Can you print every one of the lines below without changing a single character?

[Stored records]
▼

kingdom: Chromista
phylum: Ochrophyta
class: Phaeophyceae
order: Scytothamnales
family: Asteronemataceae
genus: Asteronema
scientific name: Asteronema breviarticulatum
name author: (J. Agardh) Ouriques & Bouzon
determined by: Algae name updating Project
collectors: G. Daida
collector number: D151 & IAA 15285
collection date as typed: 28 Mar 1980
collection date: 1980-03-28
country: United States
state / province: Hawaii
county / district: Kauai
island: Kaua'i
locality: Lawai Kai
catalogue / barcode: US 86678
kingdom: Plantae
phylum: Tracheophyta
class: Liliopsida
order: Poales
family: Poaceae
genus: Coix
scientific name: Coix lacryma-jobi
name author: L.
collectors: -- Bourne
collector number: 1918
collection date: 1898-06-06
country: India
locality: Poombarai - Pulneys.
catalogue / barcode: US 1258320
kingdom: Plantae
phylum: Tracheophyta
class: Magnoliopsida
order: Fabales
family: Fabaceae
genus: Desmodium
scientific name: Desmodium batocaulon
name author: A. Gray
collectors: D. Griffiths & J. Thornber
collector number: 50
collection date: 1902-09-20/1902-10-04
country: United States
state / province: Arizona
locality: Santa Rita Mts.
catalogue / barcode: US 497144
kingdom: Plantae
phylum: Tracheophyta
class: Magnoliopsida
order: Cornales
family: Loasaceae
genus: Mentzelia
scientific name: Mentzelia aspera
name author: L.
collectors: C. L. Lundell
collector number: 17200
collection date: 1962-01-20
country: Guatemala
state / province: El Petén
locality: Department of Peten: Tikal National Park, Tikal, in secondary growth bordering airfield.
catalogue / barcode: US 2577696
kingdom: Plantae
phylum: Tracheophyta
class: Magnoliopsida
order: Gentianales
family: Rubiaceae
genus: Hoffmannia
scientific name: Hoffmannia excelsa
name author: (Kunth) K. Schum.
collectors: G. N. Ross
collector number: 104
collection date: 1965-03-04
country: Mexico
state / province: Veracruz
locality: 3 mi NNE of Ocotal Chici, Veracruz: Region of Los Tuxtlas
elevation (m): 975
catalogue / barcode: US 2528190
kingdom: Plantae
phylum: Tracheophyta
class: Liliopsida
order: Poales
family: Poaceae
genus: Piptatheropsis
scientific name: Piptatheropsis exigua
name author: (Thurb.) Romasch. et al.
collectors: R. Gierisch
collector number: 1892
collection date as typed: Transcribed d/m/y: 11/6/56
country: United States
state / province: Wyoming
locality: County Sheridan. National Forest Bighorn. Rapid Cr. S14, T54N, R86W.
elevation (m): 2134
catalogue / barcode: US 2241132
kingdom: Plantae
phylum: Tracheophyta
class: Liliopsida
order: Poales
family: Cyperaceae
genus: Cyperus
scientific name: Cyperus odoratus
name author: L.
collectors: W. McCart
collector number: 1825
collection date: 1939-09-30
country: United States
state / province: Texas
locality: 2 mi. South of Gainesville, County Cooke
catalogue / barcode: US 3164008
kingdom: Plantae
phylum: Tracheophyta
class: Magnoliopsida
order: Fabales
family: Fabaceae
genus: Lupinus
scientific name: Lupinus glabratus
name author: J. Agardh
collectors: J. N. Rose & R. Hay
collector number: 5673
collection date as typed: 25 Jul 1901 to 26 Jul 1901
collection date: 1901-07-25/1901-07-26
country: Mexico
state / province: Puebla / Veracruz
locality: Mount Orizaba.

▲

**Final answer:**
kingdom: Chromista
phylum: Ochrophyta
class: Phaeophyceae
order: Scytothamnales
family: Asteronemataceae
genus: Asteronema
scientific name: Asteronema breviarticulatum
name author: (J. Agardh) Ouriques & Bouzon
determined by: Algae name updating Project
collectors: G. Daida
collector number: D151 & IAA 15285
collection date as typed: 28 Mar 1980
collection date: 1980-03-28
country: United States
state / province: Hawaii
county / district: Kauai
island: Kaua'i
locality: Lawai Kai
catalogue / barcode: US 86678
kingdom: Plantae
phylum: Tracheophyta
class: Liliopsida
order: Poales
family: Poaceae
genus: Coix
scientific name: Coix lacryma-jobi
name author: L.
collectors: -- Bourne
collector number: 1918
collection date: 1898-06-06
country: India
locality: Poombarai - Pulneys.
catalogue / barcode: US 1258320
kingdom: Plantae
phylum: Tracheophyta
class: Magnoliopsida
order: Fabales
family: Fabaceae
genus: Desmodium
scientific name: Desmodium batocaulon
name author: A. Gray
collectors: D. Griffiths & J. Thornber
collector number: 50
collection date: 1902-09-20/1902-10-04
country: United States
state / province: Arizona
locality: Santa Rita Mts.
catalogue / barcode: US 497144
kingdom: Plantae
phylum: Tracheophyta
class: Magnoliopsida
order: Cornales
family: Loasaceae
genus: Mentzelia
scientific name: Mentzelia aspera
name author: L.
collectors: C. L. Lundell
collector number: 17200
collection date: 1962-01-20
country: Guatemala
state / province: El Petén
locality: Department of Peten: Tikal National Park, Tikal, in secondary growth bordering airfield.
catalogue / barcode: US 2577696
kingdom: Plantae
phylum: Tracheophyta
class: Magnoliopsida
order: Gentianales
family: Rubiaceae
genus: Hoffmannia
scientific name: Hoffmannia excelsa
name author: (Kunth) K. Schum.
collectors: G. N. Ross
collector number: 104
collection date: 1965-03-04
country: Mexico
state / province: Veracruz
locality: 3 mi NNE of Ocotal Chici, Veracruz: Region of Los Tuxtlas
elevation (m): 975
catalogue / barcode: US 2528190
kingdom: Plantae
phylum: Tracheophyta
class: Liliopsida
order: Poales
family: Poaceae
genus: Piptatheropsis
scientific name: Piptatheropsis exigua
name author: (Thurb.) Romasch. et al.
collectors: R. Gierisch
collector number: 1892
collection date as typed: Transcribed d/m/y: 11/6/56
country: United States
state / province: Wyoming
locality: County Sheridan. National Forest Bighorn. Rapid Cr. S14, T54N, R86W.
elevation (m): 2134
catalogue / barcode: US 2241132
kingdom: Plantae
phylum: Tracheophyta
class: Liliopsida
order: Poales
family: Cyperaceae
genus: Cyperus
scientific name: Cyperus odoratus
name author: L.
collectors: W. McCart
collector number: 1825
collection date: 1939-09-30
country: United States
state / province: Texas
locality: 2 mi. South of Gainesville, County Cooke
catalogue / barcode: US 3164008
kingdom: Plantae
phylum: Tracheophyta
class: Magnoliopsida
order: Fabales
family: Fabaceae
genus: Lupinus
scientific name: Lupinus glabratus
name author: J. Agardh
collectors: J. N. Rose & R. Hay
collector number: 5673
collection date as typed: 25 Jul 1901 to 26 Jul 1901
collection date: 1901-07-25/1901-07-26
country: Mexico
state / province: Puebla / Veracruz
locality: Mount Orizaba.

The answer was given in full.